GEN: What is the story behind the name? What does TODOC mean?
Kyou Sik Min: TODOC is a Korean word that imitates the sound made when someone pats something. I wanted to create a company that comforts people with hearing loss by “patting” the shoulders of people in difficult situations.
GEN: There are only six cochlear implant companies in the world. How are you disrupting the industry?
Kyou Sik Min: Current competitors are making cochlear electrode arrays using manual handling. This makes the price of a cochlear implant exceed $20,000. We are the only company that makes a cochlear electrode array using a mass manufacturing process using ultra-short laser micromachining. By securing profit from the automated manufacturing process, we will reduce the cost of sound processors and the life-long cost of the cochlear implant.
GEN: Running a business is not easy. What is the biggest lesson you have learned about being an entrepreneur? What advice do you have for others?
Kyou Sik Min: I’d like to say ‘do anything, whenever allowed'. Everything you do will come back to you as help to your future self. I feel great pleasure whenever I experience a helping hand from myself in the past.
Also, ask for help from others when you need it. Offer help to others when they need it.
Have patience and responsibility in your business. Believe that you can make the world a better place by succeeding in your business.
GEN: What were your expectations when you signed up for the Entrepreneurship World Cup?
Kyou Sik Min: I wanted to participate in EWC to network and get business cards from outside of South Korea. Because I am not a fluent English speaker, I expected nothing at first. My only goal was not to be humiliated. I would have been satisfied if I met even one person at EWC who believes my challenge can be realized and that TODOC can make the world better.
GEN: What was it like to pitch in the global finals?
Kyou Sik Min: I was satisfied to be one of 25 finalists, so I really enjoyed the final pitch without any expectations or burdens.
GEN: What did it feel like to win?
Kyou Sik Min: I felt something incredible was happening around me. Every finalist was amazing and I was happy to be one of them. Every participant deserved to win, but I was really lucky. Thank you to everyone I met during EWC. I made friends from countless countries, shared our vision and felt empathy among entrepreneurs. I feel the responsibility that comes with winning such an invaluable prize.
GEN: How has the prize money and the Entrepreneurship World Cup experience impacted you and your company?
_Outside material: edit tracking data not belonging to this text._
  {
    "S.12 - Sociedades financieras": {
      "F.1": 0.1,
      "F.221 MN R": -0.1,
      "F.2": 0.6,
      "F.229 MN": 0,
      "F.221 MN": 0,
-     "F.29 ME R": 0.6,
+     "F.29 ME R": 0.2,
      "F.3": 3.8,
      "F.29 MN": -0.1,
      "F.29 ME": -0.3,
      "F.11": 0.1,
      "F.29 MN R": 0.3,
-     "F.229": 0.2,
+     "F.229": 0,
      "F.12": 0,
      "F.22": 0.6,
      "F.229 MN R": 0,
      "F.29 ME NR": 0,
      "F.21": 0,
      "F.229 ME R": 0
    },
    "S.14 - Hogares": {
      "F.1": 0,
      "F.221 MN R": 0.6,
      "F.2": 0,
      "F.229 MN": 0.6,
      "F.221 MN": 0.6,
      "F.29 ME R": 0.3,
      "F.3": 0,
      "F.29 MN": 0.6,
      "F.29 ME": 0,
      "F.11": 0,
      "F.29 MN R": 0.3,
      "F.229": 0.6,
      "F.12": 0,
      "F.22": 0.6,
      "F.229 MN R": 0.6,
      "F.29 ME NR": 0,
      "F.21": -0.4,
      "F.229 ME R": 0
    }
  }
Kyou Sik Min: Thanks to the prize money, I was able to make several aggressive decisions just after winning. I offered a chief financial officer position to Dongwoo Kim, the former Asia Pacific business development managing director of Medtronic Korea, which is the largest med-tech giant in the world. He has become the most enthusiastic member of TODOC.
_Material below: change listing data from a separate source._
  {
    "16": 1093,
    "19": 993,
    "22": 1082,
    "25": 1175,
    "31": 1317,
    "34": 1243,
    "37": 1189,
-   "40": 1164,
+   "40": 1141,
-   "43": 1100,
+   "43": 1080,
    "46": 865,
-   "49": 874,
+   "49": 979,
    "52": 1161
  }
It also helped me to gain credibility as a founder and CEO. My team is proud.
What’s more, I also received press coverage and actively appealed to get an R&D grant in South Korea. Last month, TODOC won as much as $3.5 million in R&D funding from the Korean government to commercialize our 32-channel cochlear implant within four years.
Several other investment consultations are in process. We are trying to raise $5 million in investments for this round.
GEN: What’s next for yourself and your company?
Kyou Sik Min: TODOC will start clinical trials at the end of this year. The data collected from the study will be the first 32-channel cochlear implant clinical data in 40-years. We will present it at one of the biggest cochlear implant conferences in 2023. That is going to change many things in the cochlear implant industry.
TODOC will also actively explore the emerging markets where cochlear implants are rarely attainable. And we hope many people with severe hearing loss in those locations will be able to afford the cochlear implant easier than before.
After commercializing, we will continue to make cochlear implants cheaper and apply our learnings to other medical devices.